- Nehtaur Location in Uttar Pradesh, India
- Coordinates: 29°20′N 78°23′E﻿ / ﻿29.33°N 78.38°E
- Country: India
- State: Uttar Pradesh
- District: Bijnor
- Founder: Munshi abdur rahim
- Elevation: 288 m (945 ft)

Population (2018)
- • Total: 68,500

Languages
- • Official: Hindi
- Time zone: UTC+5:30 (IST)
- PIN: 246733
- Telephone code: 01344
- Vehicle registration: UP-20

= Nehtaur =

Nehtaur is a city, near Bijnor city in Bijnor district in the northern Indian state of Uttar Pradesh. Nehtaur is an ancient and well known town because of its culture and educational backgrounds. Nehtaur Town was established by the Taga Minister family of Ajmer state when they came from Ranthambhor, Rajasthan after it was captured by Qutubuddin Aibak and the place was called Nai-thour, meaning new abode. This is how Nehtaur derived its name.

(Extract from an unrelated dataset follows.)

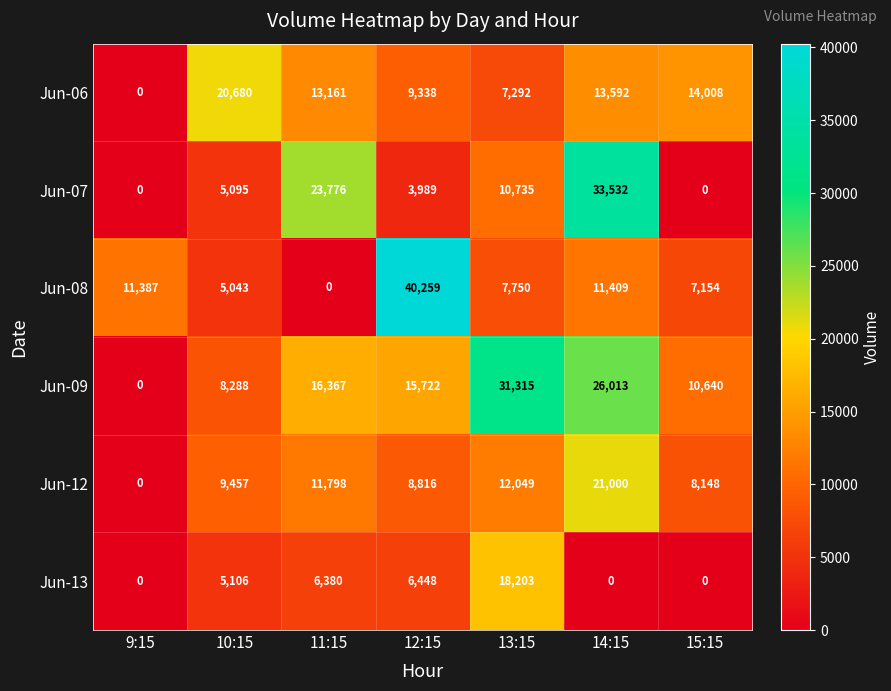

Rank the series at 14:15 from lowest to highest value.

Jun-13, Jun-08, Jun-06, Jun-12, Jun-09, Jun-07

The population included Muslims of various classes as well as Tyagi Brahmins, chowdhrys, and Jains. Zamindars, cultivators, weavers (Julahas) and block printers (Chhipies) were the main social divisions of its rather insular society.

When India was under British administration only Nehtaur had its own administration called the "Bara Topi Sarkar" 12 prominent and educated personalities belonging to the Syed community who were running their own Government completely independent from the British.

When Sir Syed Ahmad Khan visited Nehtaur and asked the zamindars for their support and donation for Aligarh College, he was impressed by the town and its citizens due to their positive response and called the town as "Danishmand" or wise.

==Geography==
Nehtaur is located at . It is situated at an altitude of 728 meters above sea level. Operated by Uttar Pradesh State Road Transport Corporation (UPSRTC), Nehtaur Bus Station is a minor bus terminal and connects the town to state highway. Regular buses ply from Nehtaur to Dhampur, Bijnor, Nagina, Nurpur, Haldaur and Afzalpur. Also, the station provides short-distance services to nearby places. The nearest railway station is Dhampur and Haldaur Railway Station and the nearest airport is Indira Gandhi International Airport, New Delhi.

==Demographics==
As of 2001 India census, Nehtaur had a population of 44,301. Males constitute 52% of the population and females 48%. Nehtaur has an average literacy rate of 80%, higher than the national average of 59.5%: male literacy is 74%, and female literacy is 65%. In Nehtaur, 10% of the population is under 6 years of age.

==Economics==
Nehtaur is famous for its mango and cotton industries as well as the transport truck business, its rich culture and harmony. It also has the highest selling Bharat Petroleum Corporation Limited petrol pump of the area.